[Data extracted from a collection]

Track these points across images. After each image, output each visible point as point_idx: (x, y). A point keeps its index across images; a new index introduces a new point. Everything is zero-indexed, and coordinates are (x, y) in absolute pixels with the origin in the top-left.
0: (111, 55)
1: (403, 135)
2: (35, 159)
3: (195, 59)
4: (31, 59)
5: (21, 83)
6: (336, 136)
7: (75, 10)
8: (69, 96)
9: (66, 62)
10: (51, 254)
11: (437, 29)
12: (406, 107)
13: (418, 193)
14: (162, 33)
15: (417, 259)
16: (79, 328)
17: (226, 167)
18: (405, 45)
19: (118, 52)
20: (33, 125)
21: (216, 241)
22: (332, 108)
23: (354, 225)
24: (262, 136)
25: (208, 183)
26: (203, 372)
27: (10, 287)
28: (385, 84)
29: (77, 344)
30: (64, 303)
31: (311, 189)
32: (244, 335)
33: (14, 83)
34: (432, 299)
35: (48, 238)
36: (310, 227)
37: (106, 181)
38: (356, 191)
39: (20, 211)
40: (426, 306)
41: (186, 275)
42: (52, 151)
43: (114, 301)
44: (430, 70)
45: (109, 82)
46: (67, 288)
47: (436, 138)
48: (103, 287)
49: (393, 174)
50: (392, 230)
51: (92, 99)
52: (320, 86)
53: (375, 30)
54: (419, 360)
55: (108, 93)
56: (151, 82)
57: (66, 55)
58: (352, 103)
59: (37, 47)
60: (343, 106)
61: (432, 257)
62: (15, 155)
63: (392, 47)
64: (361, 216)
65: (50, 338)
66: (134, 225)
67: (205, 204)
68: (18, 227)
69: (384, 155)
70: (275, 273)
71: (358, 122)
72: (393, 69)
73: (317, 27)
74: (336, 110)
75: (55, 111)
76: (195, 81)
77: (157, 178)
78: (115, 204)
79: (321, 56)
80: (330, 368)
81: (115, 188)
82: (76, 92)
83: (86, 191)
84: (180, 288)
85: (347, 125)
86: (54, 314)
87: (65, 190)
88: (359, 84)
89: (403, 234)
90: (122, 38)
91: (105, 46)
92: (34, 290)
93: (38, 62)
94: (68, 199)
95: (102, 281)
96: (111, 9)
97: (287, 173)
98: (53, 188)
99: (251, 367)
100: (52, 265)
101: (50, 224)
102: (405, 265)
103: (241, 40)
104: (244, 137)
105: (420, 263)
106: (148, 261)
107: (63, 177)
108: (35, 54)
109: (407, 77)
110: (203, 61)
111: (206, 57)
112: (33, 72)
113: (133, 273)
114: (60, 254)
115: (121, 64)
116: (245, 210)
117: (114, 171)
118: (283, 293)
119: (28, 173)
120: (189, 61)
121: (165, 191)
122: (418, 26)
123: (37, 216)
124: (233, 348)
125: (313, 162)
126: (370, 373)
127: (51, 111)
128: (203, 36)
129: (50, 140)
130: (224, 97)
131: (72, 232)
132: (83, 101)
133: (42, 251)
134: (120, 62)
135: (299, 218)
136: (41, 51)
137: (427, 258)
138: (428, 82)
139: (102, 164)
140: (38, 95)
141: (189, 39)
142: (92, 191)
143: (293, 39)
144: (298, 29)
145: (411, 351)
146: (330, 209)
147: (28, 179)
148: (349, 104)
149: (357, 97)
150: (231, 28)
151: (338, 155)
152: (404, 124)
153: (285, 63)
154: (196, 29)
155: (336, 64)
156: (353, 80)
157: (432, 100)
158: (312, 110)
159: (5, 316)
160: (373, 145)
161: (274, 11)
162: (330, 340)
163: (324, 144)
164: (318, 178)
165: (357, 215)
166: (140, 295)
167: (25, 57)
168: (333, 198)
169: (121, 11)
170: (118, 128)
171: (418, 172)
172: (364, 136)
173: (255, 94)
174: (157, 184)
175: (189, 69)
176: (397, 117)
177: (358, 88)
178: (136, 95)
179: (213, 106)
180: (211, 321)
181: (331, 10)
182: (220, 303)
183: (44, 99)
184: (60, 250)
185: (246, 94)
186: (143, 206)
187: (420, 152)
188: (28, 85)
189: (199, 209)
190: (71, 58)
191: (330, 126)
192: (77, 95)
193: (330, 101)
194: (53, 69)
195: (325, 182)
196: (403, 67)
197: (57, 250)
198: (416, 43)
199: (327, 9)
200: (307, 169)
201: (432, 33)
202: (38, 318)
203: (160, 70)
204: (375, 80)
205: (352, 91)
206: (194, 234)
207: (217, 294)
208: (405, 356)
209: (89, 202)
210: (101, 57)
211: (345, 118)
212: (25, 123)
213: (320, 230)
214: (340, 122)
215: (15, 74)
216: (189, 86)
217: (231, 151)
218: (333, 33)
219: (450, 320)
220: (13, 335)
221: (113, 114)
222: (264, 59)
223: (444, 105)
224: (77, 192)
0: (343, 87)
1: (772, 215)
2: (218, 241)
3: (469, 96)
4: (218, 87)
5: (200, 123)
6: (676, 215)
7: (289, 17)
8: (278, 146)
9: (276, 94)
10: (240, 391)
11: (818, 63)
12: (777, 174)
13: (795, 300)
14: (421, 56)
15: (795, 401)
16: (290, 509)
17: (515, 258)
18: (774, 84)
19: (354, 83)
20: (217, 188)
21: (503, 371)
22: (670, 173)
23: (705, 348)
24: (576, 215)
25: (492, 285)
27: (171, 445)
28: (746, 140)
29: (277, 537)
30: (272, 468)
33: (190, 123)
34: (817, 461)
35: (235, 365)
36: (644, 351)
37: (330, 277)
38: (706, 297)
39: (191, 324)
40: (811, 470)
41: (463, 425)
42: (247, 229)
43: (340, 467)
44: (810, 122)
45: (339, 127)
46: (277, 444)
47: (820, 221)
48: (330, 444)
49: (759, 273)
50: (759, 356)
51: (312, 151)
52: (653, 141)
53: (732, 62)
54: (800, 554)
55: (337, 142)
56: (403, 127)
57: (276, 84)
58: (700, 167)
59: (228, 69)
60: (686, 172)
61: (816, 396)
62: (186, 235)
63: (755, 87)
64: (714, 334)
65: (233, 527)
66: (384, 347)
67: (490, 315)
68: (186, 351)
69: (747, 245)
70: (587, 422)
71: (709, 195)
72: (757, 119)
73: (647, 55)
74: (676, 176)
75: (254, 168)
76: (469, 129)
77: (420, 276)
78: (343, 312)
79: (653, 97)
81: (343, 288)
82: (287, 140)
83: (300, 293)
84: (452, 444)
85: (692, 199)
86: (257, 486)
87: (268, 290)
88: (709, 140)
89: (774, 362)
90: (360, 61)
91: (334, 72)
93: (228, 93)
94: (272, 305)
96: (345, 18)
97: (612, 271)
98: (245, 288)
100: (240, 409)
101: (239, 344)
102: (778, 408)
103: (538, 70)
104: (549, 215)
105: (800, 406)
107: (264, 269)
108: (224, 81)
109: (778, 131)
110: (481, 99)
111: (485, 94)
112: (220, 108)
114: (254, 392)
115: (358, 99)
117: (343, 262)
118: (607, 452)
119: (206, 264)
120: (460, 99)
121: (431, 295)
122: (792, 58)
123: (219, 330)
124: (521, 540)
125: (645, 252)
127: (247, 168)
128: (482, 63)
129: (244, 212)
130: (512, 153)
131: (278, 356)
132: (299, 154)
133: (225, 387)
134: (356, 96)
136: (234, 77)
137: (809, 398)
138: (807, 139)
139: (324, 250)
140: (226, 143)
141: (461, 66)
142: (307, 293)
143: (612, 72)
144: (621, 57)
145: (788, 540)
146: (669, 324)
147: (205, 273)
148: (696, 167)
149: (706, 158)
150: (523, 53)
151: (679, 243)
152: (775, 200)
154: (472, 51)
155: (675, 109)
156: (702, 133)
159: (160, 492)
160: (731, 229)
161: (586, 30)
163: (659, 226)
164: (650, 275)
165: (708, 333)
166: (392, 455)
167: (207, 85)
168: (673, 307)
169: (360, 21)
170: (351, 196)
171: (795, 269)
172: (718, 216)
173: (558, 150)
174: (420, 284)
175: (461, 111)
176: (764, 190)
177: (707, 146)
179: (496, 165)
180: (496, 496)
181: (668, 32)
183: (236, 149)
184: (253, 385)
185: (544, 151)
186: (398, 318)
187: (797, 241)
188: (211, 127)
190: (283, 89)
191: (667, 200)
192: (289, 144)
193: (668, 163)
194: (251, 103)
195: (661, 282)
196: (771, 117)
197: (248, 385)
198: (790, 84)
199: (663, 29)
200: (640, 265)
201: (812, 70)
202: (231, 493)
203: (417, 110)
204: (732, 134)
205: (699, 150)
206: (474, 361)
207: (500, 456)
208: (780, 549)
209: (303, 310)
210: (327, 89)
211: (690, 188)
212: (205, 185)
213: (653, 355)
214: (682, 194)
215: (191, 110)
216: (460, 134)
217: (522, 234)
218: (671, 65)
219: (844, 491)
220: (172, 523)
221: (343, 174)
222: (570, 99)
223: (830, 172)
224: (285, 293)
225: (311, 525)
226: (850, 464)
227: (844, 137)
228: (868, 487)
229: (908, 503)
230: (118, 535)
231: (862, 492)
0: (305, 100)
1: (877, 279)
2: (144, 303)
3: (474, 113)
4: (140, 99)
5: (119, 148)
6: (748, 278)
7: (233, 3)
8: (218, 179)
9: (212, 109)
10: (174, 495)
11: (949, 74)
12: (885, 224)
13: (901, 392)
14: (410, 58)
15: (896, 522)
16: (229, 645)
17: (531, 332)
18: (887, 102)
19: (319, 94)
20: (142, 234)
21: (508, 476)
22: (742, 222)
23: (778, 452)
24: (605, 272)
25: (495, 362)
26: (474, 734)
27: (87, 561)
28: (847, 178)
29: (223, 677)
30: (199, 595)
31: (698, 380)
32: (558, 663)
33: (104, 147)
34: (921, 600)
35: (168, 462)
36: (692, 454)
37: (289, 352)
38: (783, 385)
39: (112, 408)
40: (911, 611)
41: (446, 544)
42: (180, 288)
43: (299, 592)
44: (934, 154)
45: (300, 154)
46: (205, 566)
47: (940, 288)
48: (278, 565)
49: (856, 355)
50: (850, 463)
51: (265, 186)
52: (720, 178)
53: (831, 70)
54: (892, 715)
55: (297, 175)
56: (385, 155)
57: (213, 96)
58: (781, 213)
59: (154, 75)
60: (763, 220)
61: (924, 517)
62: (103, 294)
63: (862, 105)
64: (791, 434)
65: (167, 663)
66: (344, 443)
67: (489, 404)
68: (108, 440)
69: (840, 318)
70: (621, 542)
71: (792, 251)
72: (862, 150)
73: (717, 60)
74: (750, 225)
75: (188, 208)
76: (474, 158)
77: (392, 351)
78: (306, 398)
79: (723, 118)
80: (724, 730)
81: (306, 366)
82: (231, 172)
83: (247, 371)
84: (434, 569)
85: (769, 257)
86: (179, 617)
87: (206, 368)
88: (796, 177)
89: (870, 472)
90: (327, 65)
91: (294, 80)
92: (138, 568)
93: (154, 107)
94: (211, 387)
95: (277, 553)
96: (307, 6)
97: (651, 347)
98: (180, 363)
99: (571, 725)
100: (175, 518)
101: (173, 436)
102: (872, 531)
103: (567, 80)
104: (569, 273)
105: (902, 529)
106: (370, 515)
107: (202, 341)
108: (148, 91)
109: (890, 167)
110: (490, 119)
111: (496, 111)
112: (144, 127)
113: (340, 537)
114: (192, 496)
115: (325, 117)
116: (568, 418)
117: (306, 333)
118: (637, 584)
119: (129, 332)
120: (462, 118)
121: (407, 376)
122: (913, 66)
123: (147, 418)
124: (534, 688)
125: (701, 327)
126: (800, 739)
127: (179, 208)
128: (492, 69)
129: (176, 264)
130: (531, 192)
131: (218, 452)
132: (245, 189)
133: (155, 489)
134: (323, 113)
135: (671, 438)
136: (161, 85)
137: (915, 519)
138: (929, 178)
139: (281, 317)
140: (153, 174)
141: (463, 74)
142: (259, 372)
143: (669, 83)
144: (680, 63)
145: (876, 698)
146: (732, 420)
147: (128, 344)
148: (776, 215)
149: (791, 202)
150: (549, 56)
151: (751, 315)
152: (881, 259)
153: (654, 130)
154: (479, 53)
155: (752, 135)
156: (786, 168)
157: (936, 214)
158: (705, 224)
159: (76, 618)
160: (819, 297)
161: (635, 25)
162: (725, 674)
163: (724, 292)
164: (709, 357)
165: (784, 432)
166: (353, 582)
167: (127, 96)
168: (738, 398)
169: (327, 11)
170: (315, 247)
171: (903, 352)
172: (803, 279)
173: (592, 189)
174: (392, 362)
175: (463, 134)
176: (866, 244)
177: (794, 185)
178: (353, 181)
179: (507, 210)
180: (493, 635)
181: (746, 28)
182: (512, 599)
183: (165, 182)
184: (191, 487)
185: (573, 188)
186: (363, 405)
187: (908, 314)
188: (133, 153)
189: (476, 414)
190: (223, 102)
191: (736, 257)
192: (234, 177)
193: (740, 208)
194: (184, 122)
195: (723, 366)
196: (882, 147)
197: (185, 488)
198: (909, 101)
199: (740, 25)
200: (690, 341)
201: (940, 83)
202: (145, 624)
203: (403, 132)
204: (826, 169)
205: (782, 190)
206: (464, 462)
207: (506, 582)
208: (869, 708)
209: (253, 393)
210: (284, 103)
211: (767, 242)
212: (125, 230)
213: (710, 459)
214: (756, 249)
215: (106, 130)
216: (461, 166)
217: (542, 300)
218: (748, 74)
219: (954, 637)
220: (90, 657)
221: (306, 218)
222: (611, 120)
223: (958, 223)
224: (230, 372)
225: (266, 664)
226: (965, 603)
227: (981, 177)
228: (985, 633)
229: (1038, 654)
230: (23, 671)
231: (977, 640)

YOUR INSTRUCTIONS
Repeat the data word for word, from its first line through the line containing "57: (66, 55)", including both of those lines.

SOLUTION TO THE EXERCISE
Track these points across images. After each image, output each visible point as point_idx: (x, y). A point keeps its index across images; a new index introduces a new point. Everything is zero-indexed, and coordinates are (x, y) in absolute pixels with the origin in the top-left.
0: (111, 55)
1: (403, 135)
2: (35, 159)
3: (195, 59)
4: (31, 59)
5: (21, 83)
6: (336, 136)
7: (75, 10)
8: (69, 96)
9: (66, 62)
10: (51, 254)
11: (437, 29)
12: (406, 107)
13: (418, 193)
14: (162, 33)
15: (417, 259)
16: (79, 328)
17: (226, 167)
18: (405, 45)
19: (118, 52)
20: (33, 125)
21: (216, 241)
22: (332, 108)
23: (354, 225)
24: (262, 136)
25: (208, 183)
26: (203, 372)
27: (10, 287)
28: (385, 84)
29: (77, 344)
30: (64, 303)
31: (311, 189)
32: (244, 335)
33: (14, 83)
34: (432, 299)
35: (48, 238)
36: (310, 227)
37: (106, 181)
38: (356, 191)
39: (20, 211)
40: (426, 306)
41: (186, 275)
42: (52, 151)
43: (114, 301)
44: (430, 70)
45: (109, 82)
46: (67, 288)
47: (436, 138)
48: (103, 287)
49: (393, 174)
50: (392, 230)
51: (92, 99)
52: (320, 86)
53: (375, 30)
54: (419, 360)
55: (108, 93)
56: (151, 82)
57: (66, 55)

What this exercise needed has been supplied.